--- PROBLEM REQUIREMENTS ---
Print the part of the production deployment text starting with "That said, uvicorn" and going on through "the configuration guide.", word for word.
=== TEXT SEGMENT ===
That said, uvicorn and Granian are both production-ready on their own. Many applications run the ASGI server directly without a reverse proxy and do just fine.

Production Checklist

Before going live:

  • Set a stable secret key — pass API(secret_key=...) or set RESPONDER_SECRET_KEY (16+ chars; generate one with python -c "import secrets; print(secrets.token_urlsafe(32))"). It must be stable across workers and restarts, or signed sessions stop validating. If your service is stateless and never touches req.session, pass API(sessions=False) instead to skip sessions entirely. See the configuration guide.

  • Disable debug mode — it’s off by default; never set debug=True in production

  • Set allowed hostsallowed_hosts=[...], restricted to your domains

  • Behind a proxy? Trust its headerstrust_proxy_headers=True so HTTPS detection, redirects, and client IPs reflect the original request (only when every request comes through your proxy — see Reverse Proxy)
=== PROVIDED MATERIAL ===
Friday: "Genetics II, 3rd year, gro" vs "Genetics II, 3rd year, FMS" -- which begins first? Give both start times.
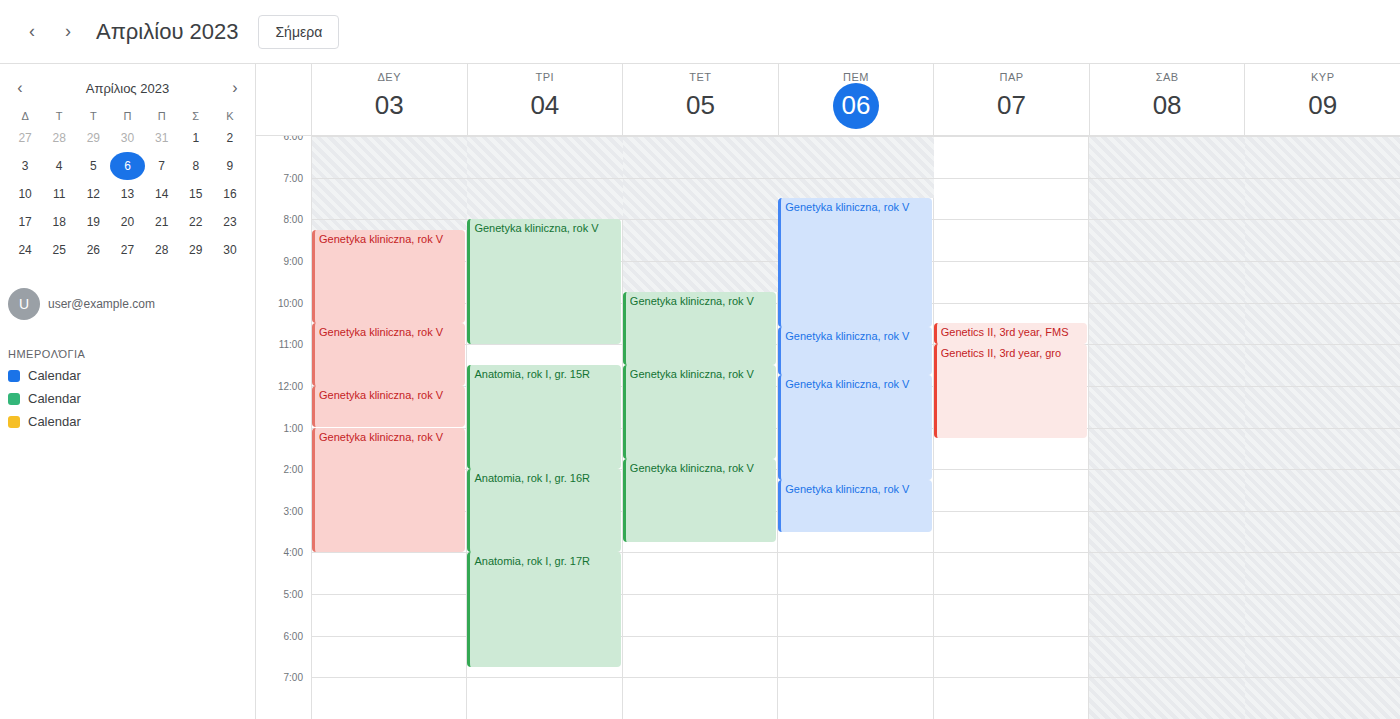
===
--- EXERCISE OUTPUT ---
That said, uvicorn and Granian are both production-ready on their own. Many applications run the ASGI server directly without a reverse proxy and do just fine.

Production Checklist

Before going live:

  • Set a stable secret key — pass API(secret_key=...) or set RESPONDER_SECRET_KEY (16+ chars; generate one with python -c "import secrets; print(secrets.token_urlsafe(32))"). It must be stable across workers and restarts, or signed sessions stop validating. If your service is stateless and never touches req.session, pass API(sessions=False) instead to skip sessions entirely. See the configuration guide.